リチャード・トラムカ氏。
Mike Segar/Reuters
アメリカ経済界の「トランプ離れ」が加速している。
AFL-CIO(アメリカ労働総同盟・産業別組合会議)の会長、リチャード・トラムカ(Richard Trumka)氏が、ドナルド・トランプ大統領の助言機関「製造業評議会」から辞任すると発表した。先週末、バージニア州シャーロッツビルで起きた白人至上主義などを掲げるグループとそれに反対するグループが衝突した事件への、トランプ大統領の対応に反発した。
AFL-CIOはアメリカ最大の労組連合で、組合員は1200万人を超える。
「偏狭な考えや国内テロリズムを容認するような大統領のための評議会に残ることはできない」トラムカ氏は15日(現地時間)に発表した声明文の中で述べた。「トランプ大統領の今日の発言は、彼が昨日(14日)、KKKやネオナチについて言わされたコメントを否定するものだ。我々はこうした偏狭な考えを持つグループにいかなる正統性も認めないアメリカの労働者の代表として、辞任しなければならない」
8月12日に起きたシャーロッツビルの事件をめぐっては、白人至上主義者やネオナチを名指しで非難しなかったことで、トランプ大統領は批判にさらされていた。その高まりを受け、8月14日には新たなコメントを発表、こうしたグループを非難したが、15日の記者会見では、「オルトレフト」と大統領自ら名付けた、集会に抗議していた人たちにも責任の一端があると発言した。
シャーロッツビルの一件を受けて評議会を去ったのは、トラムカ氏で5人目だ。製薬大手メルクのCEOケネス・ フレイジャー(Kenneth Frazier)氏、スポーツ衣料品大手アンダーアーマーのCEOケビン・プランク(Kevin Plank)氏、 半導体大手インテルのCEOブライアン・クルザニッチ(Brian Krzanich)氏、アメリカ製造業同盟(AAM)の会長スコット・ポール(Scott Paul)氏がすでに辞任を表明している。
トラムカ氏とAFL-CIOは14日、評議会への関与のあり方を「今一度検討する」と話していた。数カ月前にAFL-CIOを退職した元幹部Thea Lee氏も評議会を辞める。
トラムカ氏の声明文(全文):
偏狭な考えや国内テロリズムを容認するような大統領のための評議会に残ることはできない。トランプ大統領の今日の発言は、彼が昨日(14日)、KKKやネオナチについて言わされたコメントを否定するものだ。我々はこうした偏狭な考えを持つグループにいかなる正統性も認めないアメリカの労働者の代表として、辞任しなければならない。

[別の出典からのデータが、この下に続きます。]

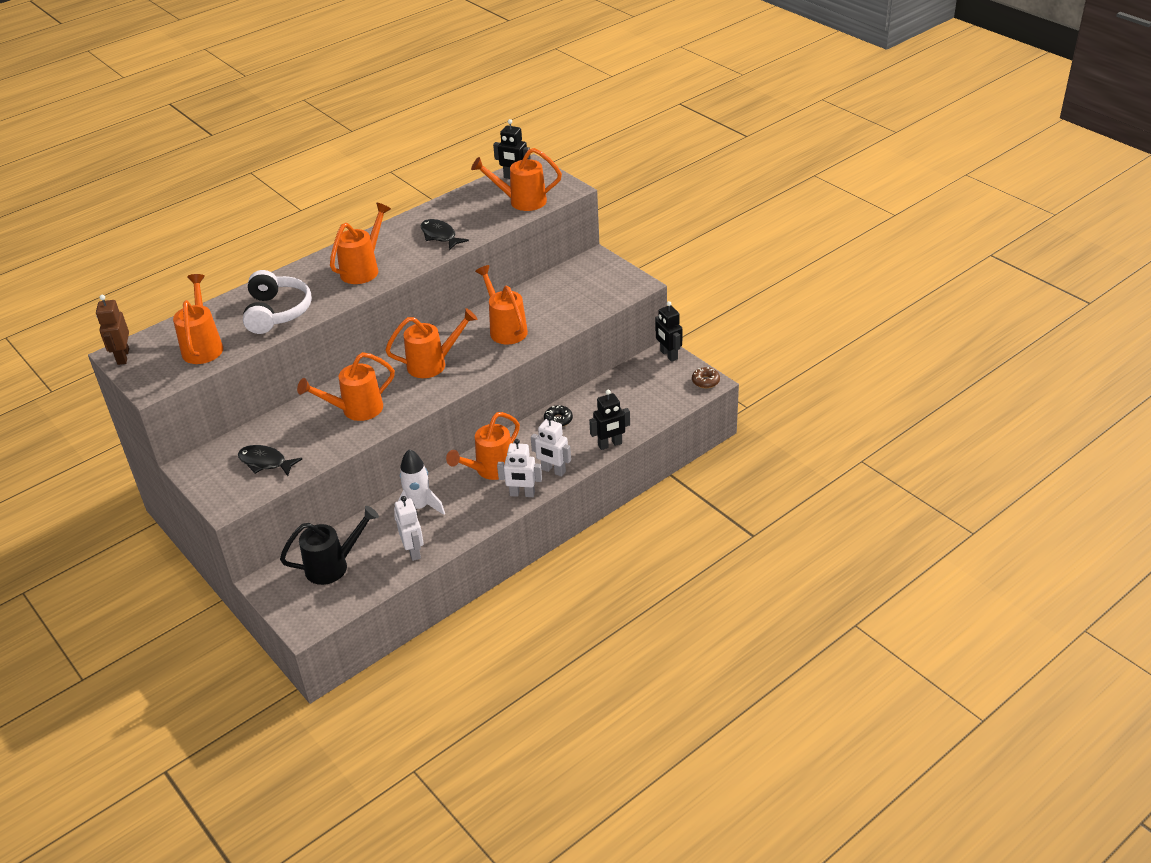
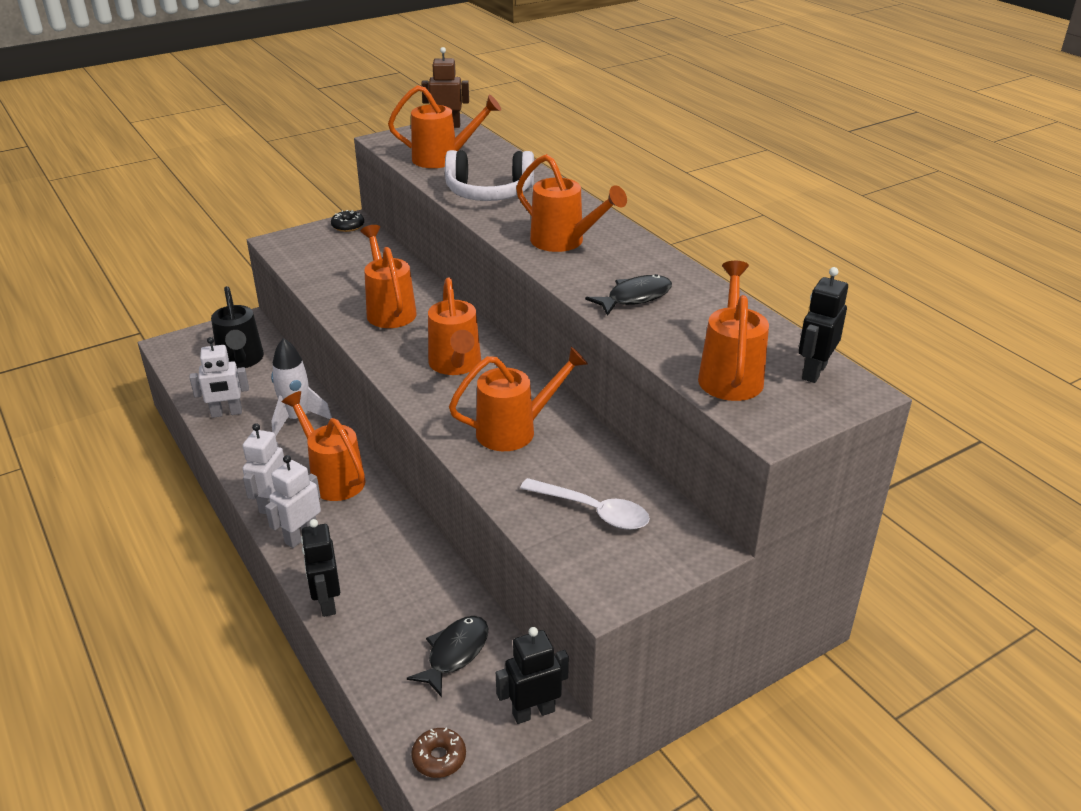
camera: 95 degrees right, 5 degrees down
(265, 462) = (330, 259): black fish -> black fish (455, 653)
(558, 420) = (408, 550): black donut -> black donut (348, 226)
(576, 293) = (593, 511): none -> white spoon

トランプ大統領の製造業評議会が、労働者とその家族の生活を向上させるために効果的な本物の政策を打ち出すにふさわしい存在でないことは明らかだ。彼の今日のコメントが決定打となった。我々は、労働者の声となって、ポジティブな経済政策を実現する希望となるためにこの評議会に参加したが、これも大統領が結んだ果たされない約束の1つになってしまった。劣悪な政策に対し何もできない評議会、そして偏狭な考えを擁護する姿勢。この政権の行動は、常に労働者を失望させ続けている。